Predicting the popularity of music is a complex task, but it’s one that could bring significant benefits to artists, producers, and streaming platforms. Until now, most research in this area has concentrated on audio features, social metadata, or the architecture of the models themselves. However, a new study from Yash Choudhary, Preeti Rao, and Pushpak Bhattacharyya is shedding light on an often-overlooked factor: the power of lyrics.
The researchers have developed an automated pipeline that uses a language model to extract high-dimensional lyric embeddings. These embeddings capture a wealth of information, including the semantics, syntax, and sequence of the lyrics. This rich, dense data is then integrated into a multimodal architecture called HitMusicLyricNet. This innovative system combines audio, lyrics, and social metadata to predict a popularity score on a scale of 0 to 100.

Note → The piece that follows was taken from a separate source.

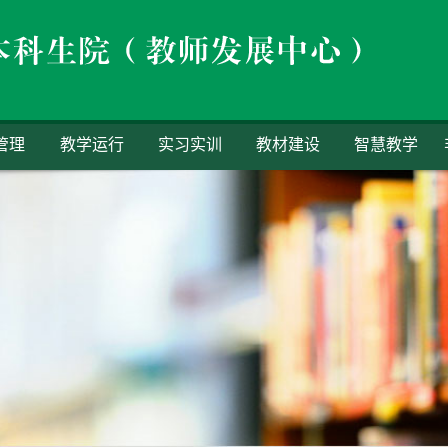
管理
教学运行
实习实训
教材建设
智慧教学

The results of this approach are impressive. When tested on the SpotGenTrack dataset, which contains over 100,000 tracks, HitMusicLyricNet outperformed existing baselines. The researchers reported a 9% improvement in Mean Absolute Error (MAE) and a 20% improvement in Mean Squared Error (MSE). Furthermore, ablation studies confirmed that these gains were largely due to the language model-driven lyrics feature pipeline, known as LyricsAENet. This underscores the significant value of dense lyric representations in predicting music popularity.
The implications of this research are far-reaching. By leveraging the power of lyrics, artists and producers may gain a new tool to craft songs that resonate with audiences. Streaming platforms could use this technology to better curate playlists and recommendations, enhancing user experience and satisfaction. As the music industry continues to evolve in the digital age, understanding and harnessing the influence of lyrics could be a game-changer.